### [REQUIRED WORK]
Each line of the listing below containing the word "Left" should be returned.

### [INPUT]
------------------------------

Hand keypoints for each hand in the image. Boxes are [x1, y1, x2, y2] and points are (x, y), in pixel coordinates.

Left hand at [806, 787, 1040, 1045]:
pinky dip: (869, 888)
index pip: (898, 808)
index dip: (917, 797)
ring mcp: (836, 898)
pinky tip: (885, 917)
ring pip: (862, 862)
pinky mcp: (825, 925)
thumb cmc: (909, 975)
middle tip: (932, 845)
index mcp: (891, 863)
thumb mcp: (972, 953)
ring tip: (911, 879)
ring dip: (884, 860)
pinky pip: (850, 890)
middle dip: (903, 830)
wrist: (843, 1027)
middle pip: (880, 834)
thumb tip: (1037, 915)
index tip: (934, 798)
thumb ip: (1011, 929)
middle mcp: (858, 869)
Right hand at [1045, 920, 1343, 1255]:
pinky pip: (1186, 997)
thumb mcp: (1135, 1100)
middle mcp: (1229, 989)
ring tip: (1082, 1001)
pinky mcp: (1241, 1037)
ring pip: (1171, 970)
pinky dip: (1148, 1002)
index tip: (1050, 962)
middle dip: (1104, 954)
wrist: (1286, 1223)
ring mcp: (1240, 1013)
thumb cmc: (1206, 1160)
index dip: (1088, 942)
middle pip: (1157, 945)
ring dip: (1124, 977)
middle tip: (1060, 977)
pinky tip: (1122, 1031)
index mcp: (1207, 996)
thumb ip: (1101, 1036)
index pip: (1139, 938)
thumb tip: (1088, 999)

------------------------------

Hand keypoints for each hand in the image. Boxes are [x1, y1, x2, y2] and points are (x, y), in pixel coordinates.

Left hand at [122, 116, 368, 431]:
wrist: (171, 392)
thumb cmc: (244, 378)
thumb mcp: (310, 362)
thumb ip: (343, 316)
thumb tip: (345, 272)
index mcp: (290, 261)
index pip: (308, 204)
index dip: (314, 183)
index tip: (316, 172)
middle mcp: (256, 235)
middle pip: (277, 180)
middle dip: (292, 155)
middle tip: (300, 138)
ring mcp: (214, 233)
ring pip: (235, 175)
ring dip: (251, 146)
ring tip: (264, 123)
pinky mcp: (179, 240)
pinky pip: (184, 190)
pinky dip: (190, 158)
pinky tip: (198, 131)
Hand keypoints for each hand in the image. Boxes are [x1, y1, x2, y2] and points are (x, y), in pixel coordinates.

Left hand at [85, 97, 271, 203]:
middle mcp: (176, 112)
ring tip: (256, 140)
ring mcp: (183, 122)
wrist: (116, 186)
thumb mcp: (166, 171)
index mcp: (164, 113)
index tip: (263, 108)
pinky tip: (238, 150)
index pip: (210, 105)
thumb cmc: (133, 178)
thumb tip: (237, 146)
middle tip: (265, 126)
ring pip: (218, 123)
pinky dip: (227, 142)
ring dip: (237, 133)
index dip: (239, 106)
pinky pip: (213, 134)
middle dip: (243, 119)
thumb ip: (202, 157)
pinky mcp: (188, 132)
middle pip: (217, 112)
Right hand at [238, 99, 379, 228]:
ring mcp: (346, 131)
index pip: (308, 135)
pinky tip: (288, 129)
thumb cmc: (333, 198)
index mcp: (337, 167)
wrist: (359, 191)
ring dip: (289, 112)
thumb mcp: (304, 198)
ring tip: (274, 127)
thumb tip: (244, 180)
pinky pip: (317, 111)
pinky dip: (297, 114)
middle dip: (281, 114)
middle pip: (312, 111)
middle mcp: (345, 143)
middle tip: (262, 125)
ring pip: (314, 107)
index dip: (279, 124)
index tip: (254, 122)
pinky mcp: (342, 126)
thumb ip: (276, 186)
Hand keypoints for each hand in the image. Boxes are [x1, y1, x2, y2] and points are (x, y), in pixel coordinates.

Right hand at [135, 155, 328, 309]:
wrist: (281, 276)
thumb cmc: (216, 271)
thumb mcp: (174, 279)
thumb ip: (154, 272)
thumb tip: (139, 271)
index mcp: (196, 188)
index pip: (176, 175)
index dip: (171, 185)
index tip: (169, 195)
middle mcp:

------------------------------

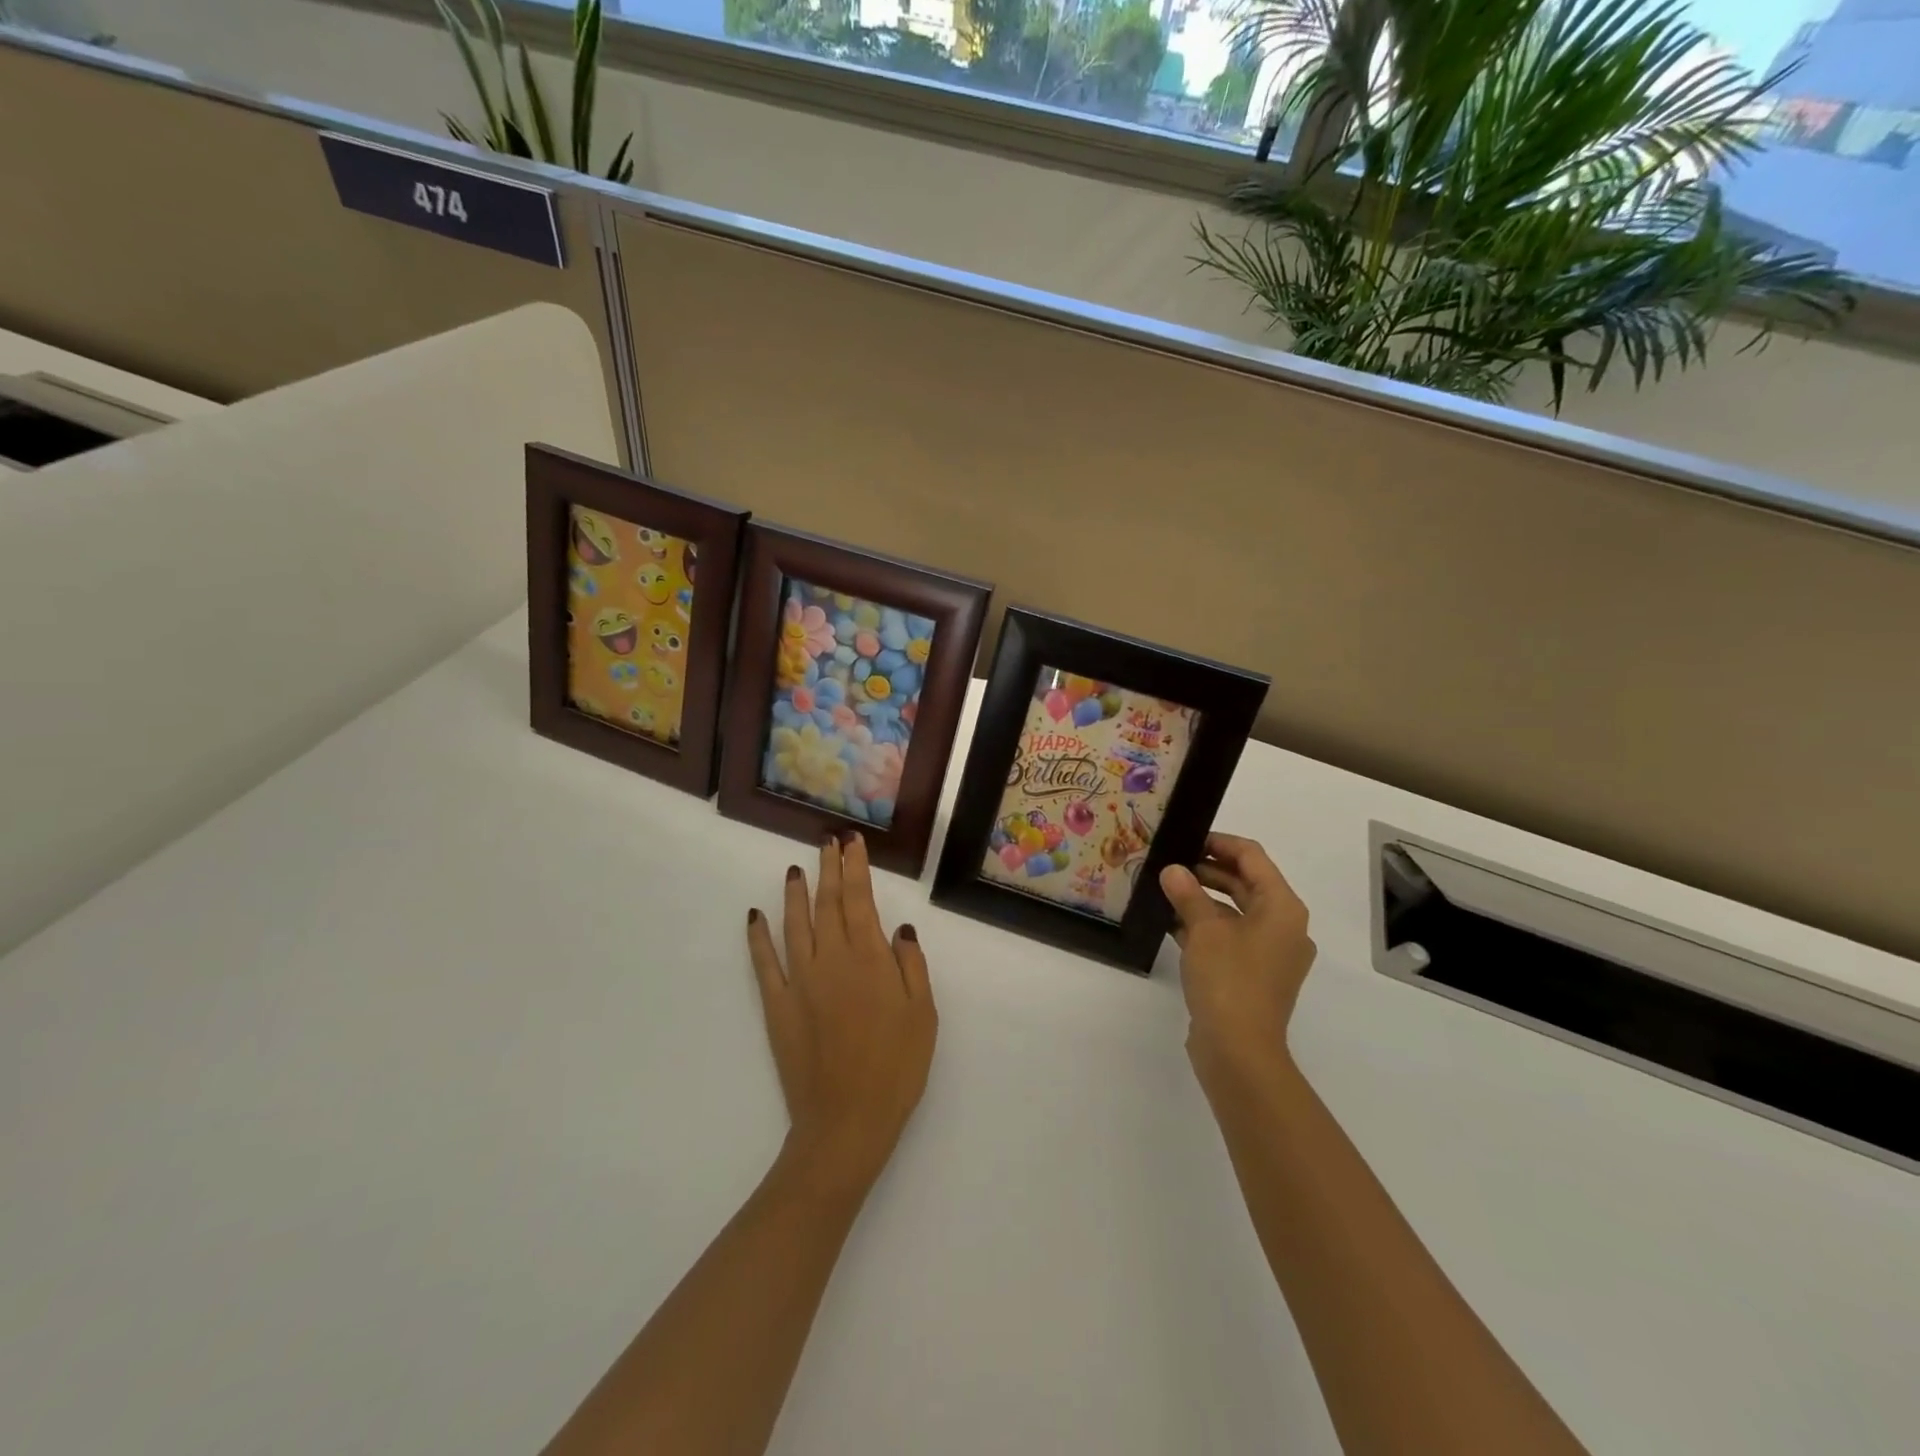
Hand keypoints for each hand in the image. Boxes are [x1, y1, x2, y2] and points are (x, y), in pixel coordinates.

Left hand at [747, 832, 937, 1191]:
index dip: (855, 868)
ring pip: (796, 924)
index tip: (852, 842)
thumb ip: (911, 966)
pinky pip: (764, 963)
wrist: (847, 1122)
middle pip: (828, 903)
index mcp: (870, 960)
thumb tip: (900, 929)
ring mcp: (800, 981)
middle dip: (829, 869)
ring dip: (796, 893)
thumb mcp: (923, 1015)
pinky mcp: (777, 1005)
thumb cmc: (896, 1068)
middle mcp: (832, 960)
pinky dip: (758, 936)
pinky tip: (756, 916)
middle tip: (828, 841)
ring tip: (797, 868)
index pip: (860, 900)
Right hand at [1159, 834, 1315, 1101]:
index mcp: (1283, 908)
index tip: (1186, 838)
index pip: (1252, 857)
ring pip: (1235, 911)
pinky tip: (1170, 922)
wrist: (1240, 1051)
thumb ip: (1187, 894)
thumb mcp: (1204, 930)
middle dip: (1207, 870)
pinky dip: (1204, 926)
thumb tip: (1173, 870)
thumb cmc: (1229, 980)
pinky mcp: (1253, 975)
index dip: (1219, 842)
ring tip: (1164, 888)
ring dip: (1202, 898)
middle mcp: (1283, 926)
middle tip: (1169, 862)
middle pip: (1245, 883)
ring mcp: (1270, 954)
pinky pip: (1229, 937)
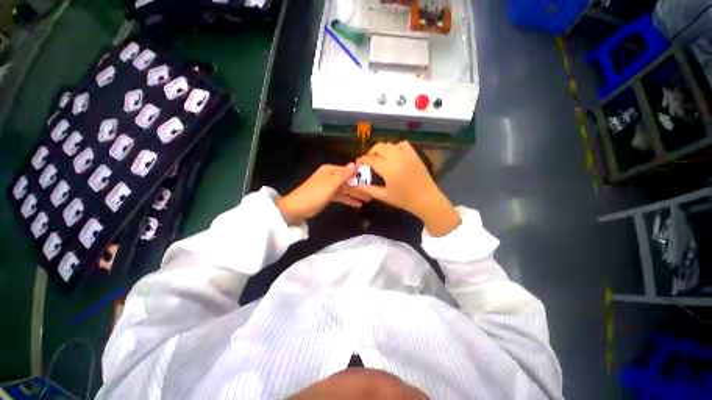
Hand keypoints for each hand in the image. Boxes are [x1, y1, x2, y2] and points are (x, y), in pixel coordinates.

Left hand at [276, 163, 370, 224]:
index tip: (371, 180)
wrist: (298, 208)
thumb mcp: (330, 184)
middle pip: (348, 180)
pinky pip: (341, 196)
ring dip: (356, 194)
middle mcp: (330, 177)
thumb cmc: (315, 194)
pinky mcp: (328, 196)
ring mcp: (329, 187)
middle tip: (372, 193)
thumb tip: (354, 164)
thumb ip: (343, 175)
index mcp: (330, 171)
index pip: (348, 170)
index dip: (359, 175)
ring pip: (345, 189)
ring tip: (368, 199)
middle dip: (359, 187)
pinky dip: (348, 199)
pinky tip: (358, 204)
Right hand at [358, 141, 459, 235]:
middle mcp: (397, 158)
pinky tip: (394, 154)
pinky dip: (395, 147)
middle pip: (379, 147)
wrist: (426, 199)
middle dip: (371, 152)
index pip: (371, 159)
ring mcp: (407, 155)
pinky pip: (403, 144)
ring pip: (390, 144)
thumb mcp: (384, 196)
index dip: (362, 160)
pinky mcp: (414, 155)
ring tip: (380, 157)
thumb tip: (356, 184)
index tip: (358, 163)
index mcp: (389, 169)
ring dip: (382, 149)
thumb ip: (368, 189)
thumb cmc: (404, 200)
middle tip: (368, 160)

------------------------------

### [TASK SOLUTION]
Left hand at [806, 787, 1040, 1045]:
Left hand at [122, 116, 368, 431]:
Left hand at [85, 97, 271, 203]:
Left hand at [747, 832, 937, 1191]:
Left hand at [276, 163, 370, 224]:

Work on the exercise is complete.